_Written task_.
Rewrite as a numbered list every line of the material from the one containing "BASQUE COUNTRY MOBILITY AND LOGISTICS CLUSTER" down to the final line, omitting any blank lines.

_Data to examine_.
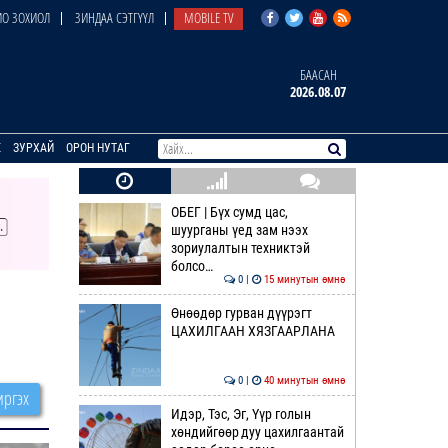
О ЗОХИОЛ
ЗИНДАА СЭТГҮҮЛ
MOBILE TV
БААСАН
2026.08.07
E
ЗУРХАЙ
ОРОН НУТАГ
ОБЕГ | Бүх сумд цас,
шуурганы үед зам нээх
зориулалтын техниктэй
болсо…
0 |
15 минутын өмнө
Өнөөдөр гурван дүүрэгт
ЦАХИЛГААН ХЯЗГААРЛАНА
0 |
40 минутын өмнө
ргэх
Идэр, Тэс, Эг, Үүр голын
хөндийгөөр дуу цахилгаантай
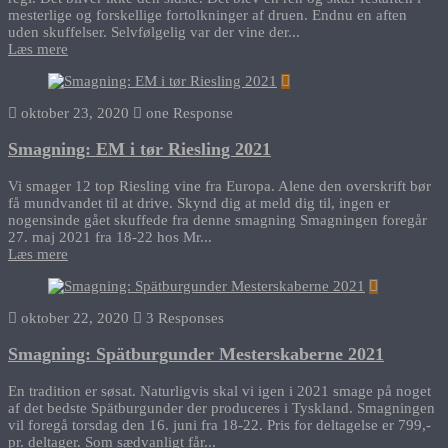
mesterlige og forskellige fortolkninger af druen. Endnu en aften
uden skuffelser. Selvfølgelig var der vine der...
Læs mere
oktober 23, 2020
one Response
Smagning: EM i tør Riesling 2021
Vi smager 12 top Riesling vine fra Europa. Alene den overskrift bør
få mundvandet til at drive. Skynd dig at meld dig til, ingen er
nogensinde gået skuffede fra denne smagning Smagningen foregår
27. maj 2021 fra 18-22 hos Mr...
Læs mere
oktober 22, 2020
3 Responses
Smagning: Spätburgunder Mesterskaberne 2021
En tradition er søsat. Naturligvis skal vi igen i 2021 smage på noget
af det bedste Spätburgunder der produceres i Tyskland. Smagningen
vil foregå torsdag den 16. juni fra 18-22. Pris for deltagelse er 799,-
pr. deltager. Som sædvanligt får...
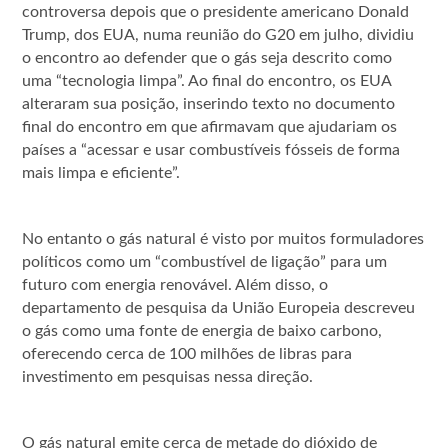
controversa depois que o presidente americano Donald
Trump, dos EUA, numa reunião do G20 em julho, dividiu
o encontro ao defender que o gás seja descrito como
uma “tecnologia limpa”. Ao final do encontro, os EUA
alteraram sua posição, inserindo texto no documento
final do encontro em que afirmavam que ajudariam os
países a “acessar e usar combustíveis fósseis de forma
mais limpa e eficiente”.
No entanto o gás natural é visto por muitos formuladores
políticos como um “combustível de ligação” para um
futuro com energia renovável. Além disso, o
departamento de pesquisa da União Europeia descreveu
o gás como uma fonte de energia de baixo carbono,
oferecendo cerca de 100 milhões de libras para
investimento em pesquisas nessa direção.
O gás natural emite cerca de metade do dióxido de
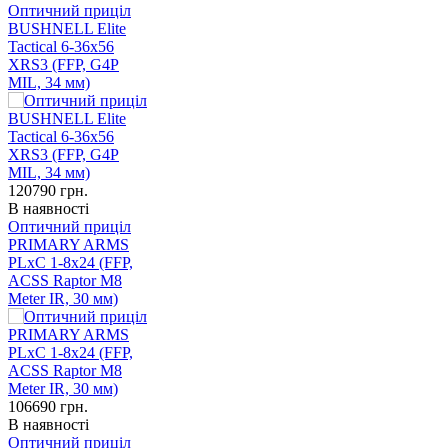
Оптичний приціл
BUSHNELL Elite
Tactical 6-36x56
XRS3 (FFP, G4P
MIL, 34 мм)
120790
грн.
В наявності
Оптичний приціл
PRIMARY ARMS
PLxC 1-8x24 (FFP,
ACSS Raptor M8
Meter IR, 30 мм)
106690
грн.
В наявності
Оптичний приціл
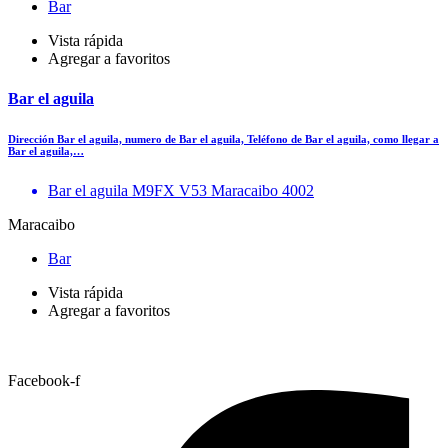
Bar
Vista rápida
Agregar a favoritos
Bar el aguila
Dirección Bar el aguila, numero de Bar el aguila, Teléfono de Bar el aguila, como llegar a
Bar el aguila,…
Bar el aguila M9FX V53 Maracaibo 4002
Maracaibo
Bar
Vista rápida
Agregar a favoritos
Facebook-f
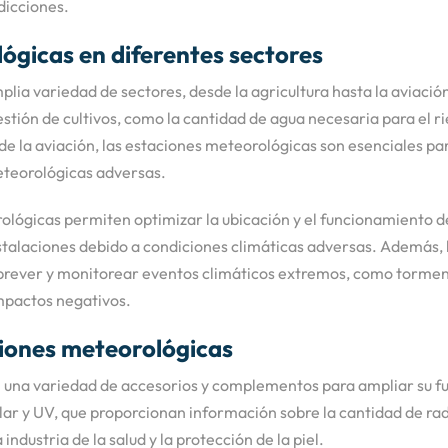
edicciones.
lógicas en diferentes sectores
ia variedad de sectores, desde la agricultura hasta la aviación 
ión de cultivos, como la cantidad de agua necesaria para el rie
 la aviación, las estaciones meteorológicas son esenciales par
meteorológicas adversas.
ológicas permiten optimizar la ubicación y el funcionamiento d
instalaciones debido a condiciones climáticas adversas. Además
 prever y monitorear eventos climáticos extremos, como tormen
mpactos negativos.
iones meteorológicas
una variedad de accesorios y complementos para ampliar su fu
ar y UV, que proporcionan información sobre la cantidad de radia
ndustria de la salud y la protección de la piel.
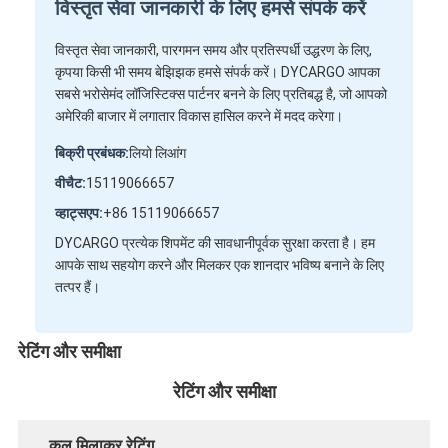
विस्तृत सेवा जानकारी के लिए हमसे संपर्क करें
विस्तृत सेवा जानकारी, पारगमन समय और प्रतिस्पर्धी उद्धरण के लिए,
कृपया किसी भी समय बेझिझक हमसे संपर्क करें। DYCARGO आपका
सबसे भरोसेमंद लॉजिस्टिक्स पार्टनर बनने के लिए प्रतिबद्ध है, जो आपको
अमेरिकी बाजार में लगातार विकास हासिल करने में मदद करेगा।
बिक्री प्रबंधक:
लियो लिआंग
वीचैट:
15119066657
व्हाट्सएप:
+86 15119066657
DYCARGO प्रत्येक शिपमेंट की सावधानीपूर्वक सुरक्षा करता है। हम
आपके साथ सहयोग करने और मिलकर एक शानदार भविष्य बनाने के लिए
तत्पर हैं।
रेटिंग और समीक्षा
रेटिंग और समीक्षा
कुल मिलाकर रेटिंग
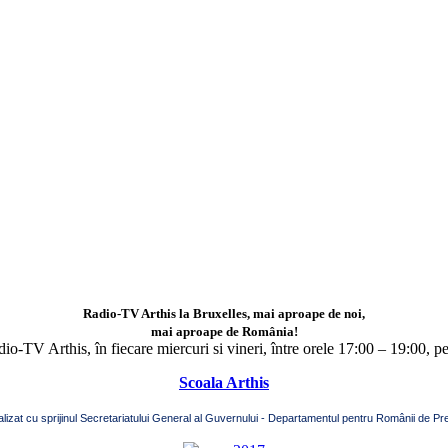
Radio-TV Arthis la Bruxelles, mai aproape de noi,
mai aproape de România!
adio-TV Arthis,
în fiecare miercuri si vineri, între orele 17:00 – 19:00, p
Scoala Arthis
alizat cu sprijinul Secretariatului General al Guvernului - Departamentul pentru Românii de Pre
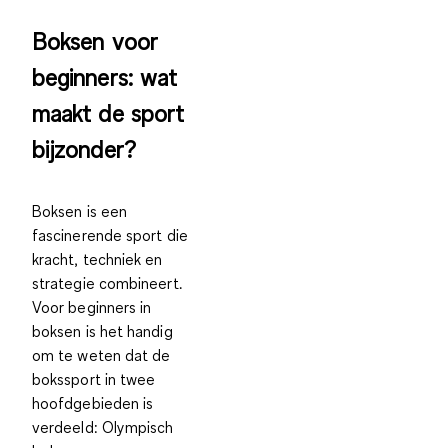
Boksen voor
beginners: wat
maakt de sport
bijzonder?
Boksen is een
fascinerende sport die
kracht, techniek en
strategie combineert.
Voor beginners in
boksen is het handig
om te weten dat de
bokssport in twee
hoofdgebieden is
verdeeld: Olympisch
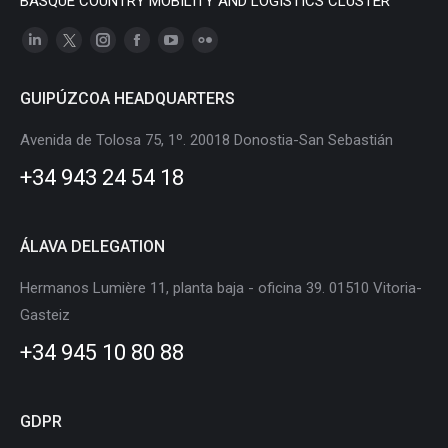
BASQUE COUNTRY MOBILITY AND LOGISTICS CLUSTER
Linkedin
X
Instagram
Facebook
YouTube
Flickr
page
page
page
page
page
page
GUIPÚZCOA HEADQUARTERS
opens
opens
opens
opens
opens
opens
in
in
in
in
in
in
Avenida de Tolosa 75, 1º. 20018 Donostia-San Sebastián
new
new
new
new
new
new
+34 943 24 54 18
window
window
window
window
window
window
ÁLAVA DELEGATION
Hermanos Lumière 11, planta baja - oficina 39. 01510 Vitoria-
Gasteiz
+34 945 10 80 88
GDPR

_Written answer_.
1. BASQUE COUNTRY MOBILITY AND LOGISTICS CLUSTER
2. Linkedin
3. X
4. Instagram
5. Facebook
6. YouTube
7. Flickr
8. page
9. page
10. page
11. page
12. page
13. page
14. GUIPÚZCOA HEADQUARTERS
15. opens
16. opens
17. opens
18. opens
19. opens
20. opens
21. in
22. in
23. in
24. in
25. in
26. in
27. Avenida de Tolosa 75, 1º. 20018 Donostia-San Sebastián
28. new
29. new
30. new
31. new
32. new
33. new
34. +34 943 24 54 18
35. window
36. window
37. window
38. window
39. window
40. window
41. ÁLAVA DELEGATION
42. Hermanos Lumière 11, planta baja - oficina 39. 01510 Vitoria-
43. Gasteiz
44. +34 945 10 80 88
45. GDPR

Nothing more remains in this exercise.